Data for this exercise below:

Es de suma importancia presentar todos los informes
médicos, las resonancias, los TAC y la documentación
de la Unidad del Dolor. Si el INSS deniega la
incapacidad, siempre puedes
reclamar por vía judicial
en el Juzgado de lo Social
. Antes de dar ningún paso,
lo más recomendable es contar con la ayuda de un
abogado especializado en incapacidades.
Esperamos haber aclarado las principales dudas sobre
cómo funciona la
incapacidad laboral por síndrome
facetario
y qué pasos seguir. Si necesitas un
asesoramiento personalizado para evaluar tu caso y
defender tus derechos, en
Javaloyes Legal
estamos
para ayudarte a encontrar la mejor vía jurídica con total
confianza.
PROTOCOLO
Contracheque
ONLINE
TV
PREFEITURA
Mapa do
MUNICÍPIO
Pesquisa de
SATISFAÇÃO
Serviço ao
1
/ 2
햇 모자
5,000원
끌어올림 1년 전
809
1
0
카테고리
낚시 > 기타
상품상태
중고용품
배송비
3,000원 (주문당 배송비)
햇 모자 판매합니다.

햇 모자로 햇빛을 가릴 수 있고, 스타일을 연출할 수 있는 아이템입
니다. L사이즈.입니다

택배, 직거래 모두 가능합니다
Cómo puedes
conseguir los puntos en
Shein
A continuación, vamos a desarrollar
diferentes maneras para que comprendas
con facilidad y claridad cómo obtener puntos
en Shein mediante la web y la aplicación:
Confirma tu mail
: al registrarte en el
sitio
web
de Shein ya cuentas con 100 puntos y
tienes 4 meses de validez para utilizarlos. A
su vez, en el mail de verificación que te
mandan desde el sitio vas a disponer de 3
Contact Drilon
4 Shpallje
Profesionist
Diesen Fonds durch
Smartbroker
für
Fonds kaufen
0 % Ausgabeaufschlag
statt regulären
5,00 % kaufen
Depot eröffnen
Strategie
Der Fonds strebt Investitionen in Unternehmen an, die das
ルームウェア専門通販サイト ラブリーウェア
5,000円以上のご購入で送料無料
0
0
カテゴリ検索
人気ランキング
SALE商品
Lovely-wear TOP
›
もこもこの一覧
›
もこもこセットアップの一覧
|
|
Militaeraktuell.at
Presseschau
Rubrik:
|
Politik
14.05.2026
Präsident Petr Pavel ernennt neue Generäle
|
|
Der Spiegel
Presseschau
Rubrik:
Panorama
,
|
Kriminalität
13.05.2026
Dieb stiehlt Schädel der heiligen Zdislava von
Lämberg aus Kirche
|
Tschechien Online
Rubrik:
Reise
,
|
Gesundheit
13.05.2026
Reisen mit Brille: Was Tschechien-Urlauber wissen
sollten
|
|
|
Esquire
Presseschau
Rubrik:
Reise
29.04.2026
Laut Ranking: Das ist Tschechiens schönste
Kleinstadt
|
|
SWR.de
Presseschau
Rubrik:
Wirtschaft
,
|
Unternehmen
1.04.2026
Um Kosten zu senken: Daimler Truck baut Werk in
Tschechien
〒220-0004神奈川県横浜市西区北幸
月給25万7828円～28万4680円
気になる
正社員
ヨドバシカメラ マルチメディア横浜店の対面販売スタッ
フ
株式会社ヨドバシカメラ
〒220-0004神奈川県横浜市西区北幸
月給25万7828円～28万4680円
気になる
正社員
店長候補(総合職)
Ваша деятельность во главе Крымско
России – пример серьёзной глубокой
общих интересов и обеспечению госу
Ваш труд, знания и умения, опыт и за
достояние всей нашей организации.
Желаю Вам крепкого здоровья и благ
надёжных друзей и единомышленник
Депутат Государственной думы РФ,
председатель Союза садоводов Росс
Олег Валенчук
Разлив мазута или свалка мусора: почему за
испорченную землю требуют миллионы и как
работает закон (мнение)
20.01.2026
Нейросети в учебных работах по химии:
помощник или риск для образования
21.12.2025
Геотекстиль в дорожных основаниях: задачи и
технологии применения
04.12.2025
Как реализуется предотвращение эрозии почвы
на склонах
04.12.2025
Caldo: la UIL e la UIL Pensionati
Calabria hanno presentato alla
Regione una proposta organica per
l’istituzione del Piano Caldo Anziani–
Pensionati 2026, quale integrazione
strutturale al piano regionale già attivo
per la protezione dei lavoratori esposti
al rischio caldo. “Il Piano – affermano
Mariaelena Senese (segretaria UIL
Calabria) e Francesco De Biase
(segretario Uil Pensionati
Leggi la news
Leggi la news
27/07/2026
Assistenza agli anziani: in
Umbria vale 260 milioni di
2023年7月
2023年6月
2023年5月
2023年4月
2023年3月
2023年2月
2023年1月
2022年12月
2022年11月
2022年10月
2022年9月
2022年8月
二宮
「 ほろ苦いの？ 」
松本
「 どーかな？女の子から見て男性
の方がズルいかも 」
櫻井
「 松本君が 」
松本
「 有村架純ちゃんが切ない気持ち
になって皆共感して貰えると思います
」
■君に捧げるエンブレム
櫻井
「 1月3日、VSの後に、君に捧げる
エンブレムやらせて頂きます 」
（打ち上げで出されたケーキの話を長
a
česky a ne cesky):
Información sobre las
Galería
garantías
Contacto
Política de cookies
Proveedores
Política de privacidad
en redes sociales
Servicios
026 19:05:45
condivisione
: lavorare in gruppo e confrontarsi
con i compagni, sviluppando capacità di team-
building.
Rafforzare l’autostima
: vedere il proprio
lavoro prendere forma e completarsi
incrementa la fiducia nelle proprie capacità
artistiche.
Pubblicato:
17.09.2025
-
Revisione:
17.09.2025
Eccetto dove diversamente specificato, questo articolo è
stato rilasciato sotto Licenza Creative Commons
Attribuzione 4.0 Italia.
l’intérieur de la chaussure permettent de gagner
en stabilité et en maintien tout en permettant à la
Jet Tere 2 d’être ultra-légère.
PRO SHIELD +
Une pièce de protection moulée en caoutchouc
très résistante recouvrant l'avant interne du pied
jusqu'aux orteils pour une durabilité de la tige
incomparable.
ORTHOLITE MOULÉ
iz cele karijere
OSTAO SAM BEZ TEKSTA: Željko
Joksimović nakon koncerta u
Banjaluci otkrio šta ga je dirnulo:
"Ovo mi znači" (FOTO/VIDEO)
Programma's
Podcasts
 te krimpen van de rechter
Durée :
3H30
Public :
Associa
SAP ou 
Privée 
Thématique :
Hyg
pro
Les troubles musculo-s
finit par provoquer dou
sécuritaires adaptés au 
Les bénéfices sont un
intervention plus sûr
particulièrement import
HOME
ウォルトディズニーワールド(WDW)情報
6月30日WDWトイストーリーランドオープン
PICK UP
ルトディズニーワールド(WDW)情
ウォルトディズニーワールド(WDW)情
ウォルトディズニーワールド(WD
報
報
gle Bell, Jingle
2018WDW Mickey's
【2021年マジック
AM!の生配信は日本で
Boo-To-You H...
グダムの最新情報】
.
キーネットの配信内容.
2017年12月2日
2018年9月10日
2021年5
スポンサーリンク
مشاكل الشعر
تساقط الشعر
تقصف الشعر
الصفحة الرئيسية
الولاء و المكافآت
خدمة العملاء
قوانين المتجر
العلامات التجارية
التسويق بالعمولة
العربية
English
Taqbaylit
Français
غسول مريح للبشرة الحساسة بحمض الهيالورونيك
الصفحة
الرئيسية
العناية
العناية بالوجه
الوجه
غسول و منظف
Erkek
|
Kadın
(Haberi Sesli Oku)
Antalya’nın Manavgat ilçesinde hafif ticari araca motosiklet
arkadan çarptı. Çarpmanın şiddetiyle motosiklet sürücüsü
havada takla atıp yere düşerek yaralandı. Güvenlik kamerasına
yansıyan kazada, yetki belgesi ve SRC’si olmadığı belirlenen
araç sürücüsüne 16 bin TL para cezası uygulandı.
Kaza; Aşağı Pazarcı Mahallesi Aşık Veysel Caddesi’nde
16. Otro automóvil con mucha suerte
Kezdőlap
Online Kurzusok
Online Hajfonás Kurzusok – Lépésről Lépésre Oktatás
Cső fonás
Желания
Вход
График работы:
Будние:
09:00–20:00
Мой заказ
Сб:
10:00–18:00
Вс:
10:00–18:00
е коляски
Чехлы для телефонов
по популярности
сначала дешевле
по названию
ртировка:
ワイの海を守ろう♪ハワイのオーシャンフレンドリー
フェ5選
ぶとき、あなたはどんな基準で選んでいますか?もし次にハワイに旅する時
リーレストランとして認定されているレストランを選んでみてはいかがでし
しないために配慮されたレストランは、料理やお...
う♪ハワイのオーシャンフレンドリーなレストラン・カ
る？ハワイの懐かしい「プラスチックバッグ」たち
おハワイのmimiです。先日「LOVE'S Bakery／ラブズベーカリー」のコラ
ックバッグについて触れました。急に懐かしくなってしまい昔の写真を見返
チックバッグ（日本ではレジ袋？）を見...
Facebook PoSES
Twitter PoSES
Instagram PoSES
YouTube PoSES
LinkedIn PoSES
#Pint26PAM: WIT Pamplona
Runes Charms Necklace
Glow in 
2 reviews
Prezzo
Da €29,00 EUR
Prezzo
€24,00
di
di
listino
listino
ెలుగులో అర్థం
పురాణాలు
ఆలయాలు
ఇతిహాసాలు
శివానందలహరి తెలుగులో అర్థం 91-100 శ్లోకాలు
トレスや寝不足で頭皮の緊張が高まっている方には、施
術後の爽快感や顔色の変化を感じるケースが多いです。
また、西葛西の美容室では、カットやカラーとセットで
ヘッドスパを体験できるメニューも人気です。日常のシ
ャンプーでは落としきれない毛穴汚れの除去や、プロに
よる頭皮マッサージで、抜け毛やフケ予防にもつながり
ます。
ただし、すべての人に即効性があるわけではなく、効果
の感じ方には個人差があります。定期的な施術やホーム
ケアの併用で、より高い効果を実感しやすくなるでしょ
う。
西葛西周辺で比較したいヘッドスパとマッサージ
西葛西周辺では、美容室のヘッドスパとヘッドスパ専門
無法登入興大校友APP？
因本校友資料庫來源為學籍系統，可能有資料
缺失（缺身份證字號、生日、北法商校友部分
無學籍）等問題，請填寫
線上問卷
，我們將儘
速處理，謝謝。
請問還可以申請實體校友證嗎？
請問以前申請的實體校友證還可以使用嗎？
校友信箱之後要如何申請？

End of Data for this exercise.

> [Problem to solve] Reproduce word for word the lines beginning with the first line of the data and continuing through the line that contains "니다. L사이즈.입니다".

> [Exercise result]
Es de suma importancia presentar todos los informes
médicos, las resonancias, los TAC y la documentación
de la Unidad del Dolor. Si el INSS deniega la
incapacidad, siempre puedes
reclamar por vía judicial
en el Juzgado de lo Social
. Antes de dar ningún paso,
lo más recomendable es contar con la ayuda de un
abogado especializado en incapacidades.
Esperamos haber aclarado las principales dudas sobre
cómo funciona la
incapacidad laboral por síndrome
facetario
y qué pasos seguir. Si necesitas un
asesoramiento personalizado para evaluar tu caso y
defender tus derechos, en
Javaloyes Legal
estamos
para ayudarte a encontrar la mejor vía jurídica con total
confianza.
PROTOCOLO
Contracheque
ONLINE
TV
PREFEITURA
Mapa do
MUNICÍPIO
Pesquisa de
SATISFAÇÃO
Serviço ao
1
/ 2
햇 모자
5,000원
끌어올림 1년 전
809
1
0
카테고리
낚시 > 기타
상품상태
중고용품
배송비
3,000원 (주문당 배송비)
햇 모자 판매합니다.

햇 모자로 햇빛을 가릴 수 있고, 스타일을 연출할 수 있는 아이템입
니다. L사이즈.입니다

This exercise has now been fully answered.